On October 29, 2020, the Department of Justice (DOJ) announced the first publicly-available settlement involving alleged violations of CMS’s Open Payments Program, otherwise known as the Sunshine Act. The $9.2 million settlement resolved allegations that Minnesota-based medical device manufacturer Medtronic USA Inc. violated (i) the Anti-Kickback Statute (AKS) and the False Claims Act (FCA) by paying kickbacks to a South Dakota neurosurgeon, Wilson Asfora, M.D., and (ii) the Open Payments reporting requirements by failing to accurately report payments it made to Asfora to the Centers for Medicare & Medicaid (CMS).
AKS and FCA Allegations
According to the settlement agreement, Medtronic paid for elaborate social events at Carnaval Brazilian Grill (Carnaval), a restaurant Medtronic knew Asfora owned, in order to induce him to use Medtronic’s implantable devices. Asfora allegedly requested that Medtronic pay for the events as business at Carnaval was slow. Over a nine-year period, Medtronic held over 130 events at Carnaval, paying over $87,000 to Asfora’s business. Medtronic sales employees allegedly falsely certified that the events were for educational content or business meetings, when in fact they were social events to which Asfora invited social acquaintances, business partners, favored colleagues, and potential and existing referral sources. Of the total $9.2 million settlement, $8.1 million was to resolve allegations that Medtronic’s payments for social events at Carnaval were kickbacks in violation of the AKS and FCA.
Open Payments Program Allegations
While this case is yet another example of DOJ’s continued vigorous enforcement against pharmaceutical and device manufacturers for alleged kickbacks paid to referring physicians, it is also the first public settlement involving Open Payments violations, despite over six years of Open Payments reporting requirements. The Open Payments Program requires manufacturers of drugs, biologicals, devices, or medical supplies covered by Medicare, Medicaid, or CHIP to track and report annually to CMS certain payments or transfers of value made to teaching hospitals, physicians, and certain other health care practitioners. CMS publishes this data in a searchable online database accessible by the general public. The Open Payments Program authorizes the imposition of Civil Monetary Penalties up to $176,000 for non-knowing violations and up to $1,176,000 for knowing violations (both adjusted for FY 2020) per year.

• [EXERCISE TASKS]
- 1) According to the Medtronic settlement passage, how many events did Medtronic hold at Carnaval over the nine-year period?
- 2) Reproduce the Medtronic settlement passage from "On October 29, 2020, the" to "Medicare & Medicaid (CMS).".
The material that comes next is separate from the Medtronic settlement passage.

• [GIVEN ENTRIES]
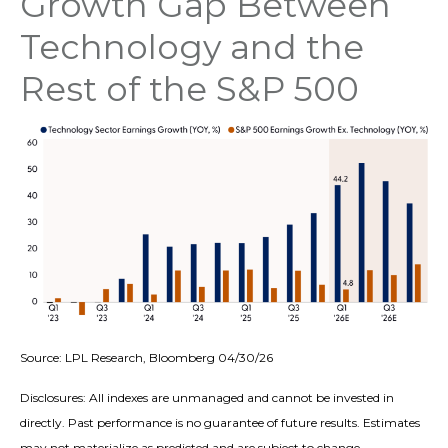
Growth Gap Between
Technology and the
Rest of the S&P 500
Source: LPL Research, Bloomberg 04/30/26
Disclosures: All indexes are unmanaged and cannot be invested in
directly. Past performance is no guarantee of future results. Estimates
may not materialize as predicted and are subject to change.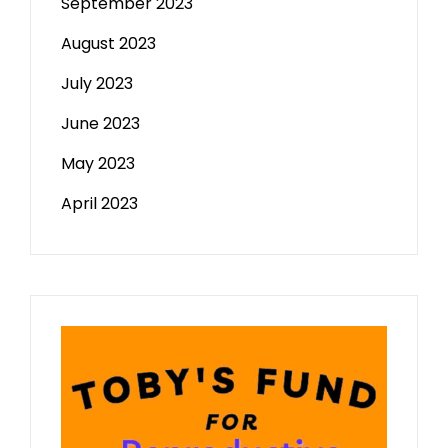
September 2023
August 2023
July 2023
June 2023
May 2023
April 2023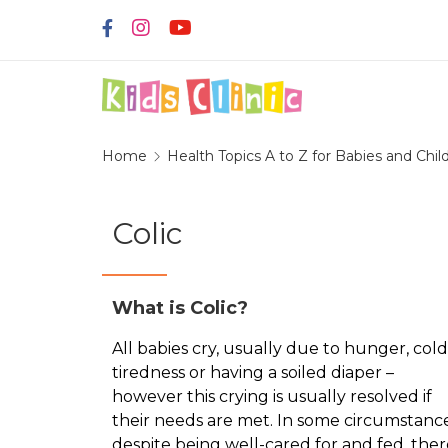
Home
Health Topics A to Z for Babies and Chil
Colic
What is Colic?
All babies cry, usually due to hunger, cold
tiredness or having a soiled diaper –
however this crying is usually resolved if
their needs are met. In some circumstance
despite being well-cared for and fed, ther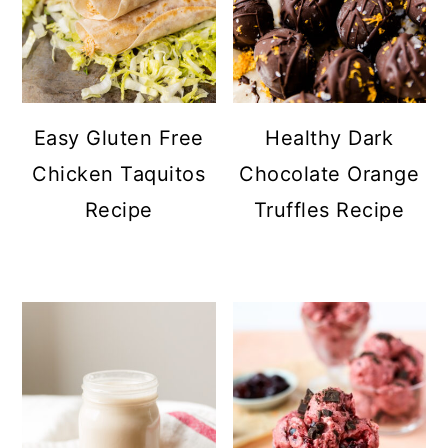
Easy Gluten Free
Healthy Dark
Chicken Taquitos
Chocolate Orange
Recipe
Truffles Recipe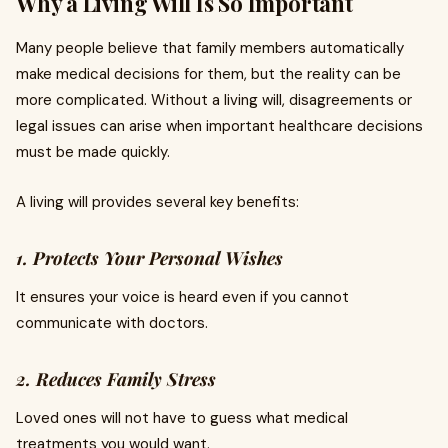
Why a Living Will Is So Important
Many people believe that family members automatically
make medical decisions for them, but the reality can be
more complicated. Without a living will, disagreements or
legal issues can arise when important healthcare decisions
must be made quickly.
A living will provides several key benefits:
1. Protects Your Personal Wishes
It ensures your voice is heard even if you cannot
communicate with doctors.
2. Reduces Family Stress
Loved ones will not have to guess what medical
treatments you would want.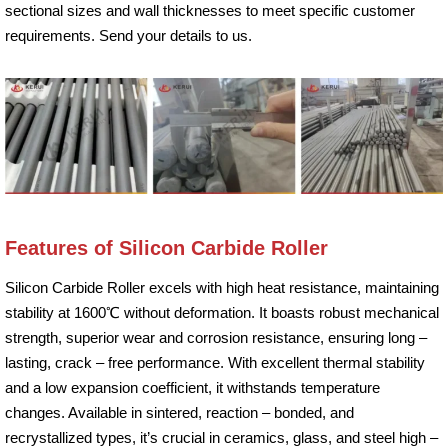
sectional sizes and wall thicknesses to meet specific customer
requirements. Send your details to us.
Features of Silicon Carbide Roller
Silicon Carbide Roller excels with high heat resistance, maintaining
stability at 1600℃ without deformation. It boasts robust mechanical
strength, superior wear and corrosion resistance, ensuring long –
lasting, crack – free performance. With excellent thermal stability
and a low expansion coefficient, it withstands temperature
changes. Available in sintered, reaction – bonded, and
recrystallized types, it’s crucial in ceramics, glass, and steel high –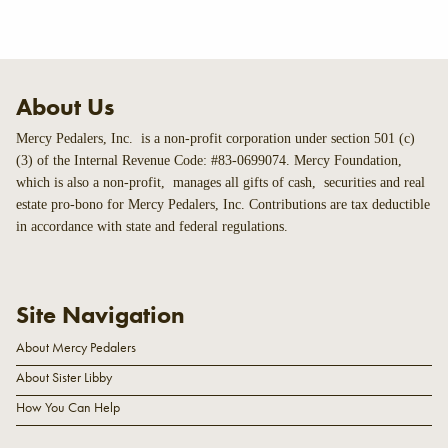
About Us
Mercy Pedalers, Inc. is a non-profit corporation under section 501 (c)
(3) of the Internal Revenue Code: #83-0699074. Mercy Foundation,
which is also a non-profit, manages all gifts of cash, securities and real
estate pro-bono for Mercy Pedalers, Inc. Contributions are tax deductible
in accordance with state and federal regulations.
Site Navigation
About Mercy Pedalers
About Sister Libby
How You Can Help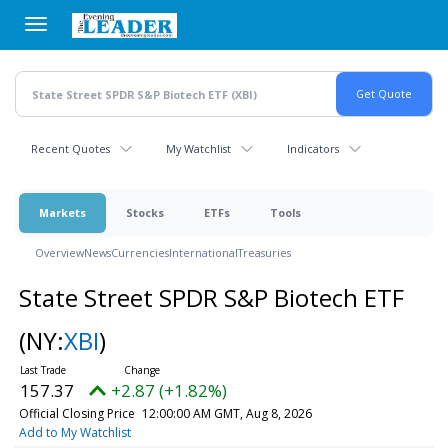
Skip
to
main
content
Recent Quotes
My Watchlist
Indicators
Markets
Stocks
ETFs
Tools
Overview
News
Currencies
International
Treasuries
State Street SPDR S&P Biotech ETF
(NY:
XBI
)
157.37
+2.87 (+1.82%)
Official Closing Price
12:00:00 AM GMT, Aug 8, 2026
Add to My Watchlist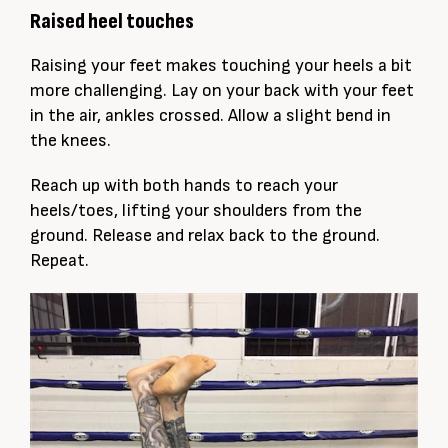
Raised heel touches
Raising your feet makes touching your heels a bit
more challenging. Lay on your back with your feet
in the air, ankles crossed. Allow a slight bend in
the knees.
Reach up with both hands to reach your
heels/toes, lifting your shoulders from the
ground. Release and relax back to the ground.
Repeat.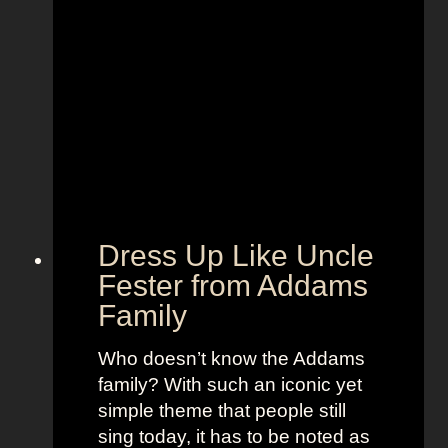
p
h
p
u
l
m
e
f
T
r
V
o
+
m
L
P
a
o
n
Dress Up Like Uncle
k
d
Fester from Addams
e
o
Family
m
f
o
W
Who doesn’t know the Addams
n
o
family? With such an iconic yet
m
simple theme that people still
e
sing today, it has to be noted as
n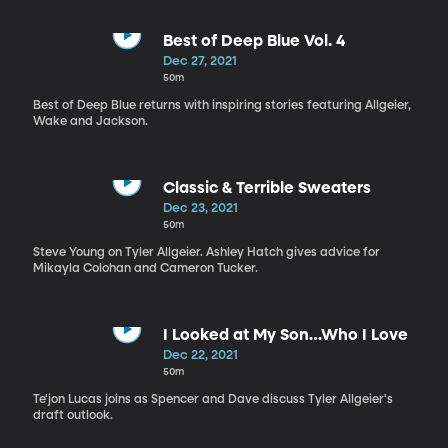
Best of Deep Blue Vol. 4
Dec 27, 2021
50m
Best of Deep Blue returns with inspiring stories featuring Allgeier,
Wake and Jackson.
Classic & Terrible Sweaters
Dec 23, 2021
50m
Steve Young on Tyler Allgeier. Ashley Hatch gives advice for
Mikayla Colohan and Cameron Tucker.
I Looked at My Son…Who I Love
Dec 22, 2021
50m
Te'jon Lucas joins as Spencer and Dave discuss Tyler Allgeier's
draft outlook.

• [RESULTS FOR THE EXERCISE]
- 1) Over 130 events.

- 2)
On October 29, 2020, the Department of Justice (DOJ) announced the first publicly-available settlement involving alleged violations of CMS’s Open Payments Program, otherwise known as the Sunshine Act. The $9.2 million settlement resolved allegations that Minnesota-based medical device manufacturer Medtronic USA Inc. violated (i) the Anti-Kickback Statute (AKS) and the False Claims Act (FCA) by paying kickbacks to a South Dakota neurosurgeon, Wilson Asfora, M.D., and (ii) the Open Payments reporting requirements by failing to accurately report payments it made to Asfora to the Centers for Medicare & Medicaid (CMS).